RECORDS FOR THE EXERCISE:

*** Begin section ***

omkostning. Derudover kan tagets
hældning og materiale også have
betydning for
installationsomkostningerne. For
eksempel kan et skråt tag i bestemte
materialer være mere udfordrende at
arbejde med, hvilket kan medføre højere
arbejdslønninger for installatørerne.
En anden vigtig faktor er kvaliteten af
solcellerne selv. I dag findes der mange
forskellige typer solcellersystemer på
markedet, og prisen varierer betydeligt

*** End section ***

EXERCISE INSTRUCTIONS:
Please format every line of the data above as a numbered list, leaving out any blank lines.

COMPLETED TASK:
1. omkostning. Derudover kan tagets
2. hældning og materiale også have
3. betydning for
4. installationsomkostningerne. For
5. eksempel kan et skråt tag i bestemte
6. materialer være mere udfordrende at
7. arbejde med, hvilket kan medføre højere
8. arbejdslønninger for installatørerne.
9. En anden vigtig faktor er kvaliteten af
10. solcellerne selv. I dag findes der mange
11. forskellige typer solcellersystemer på
12. markedet, og prisen varierer betydeligt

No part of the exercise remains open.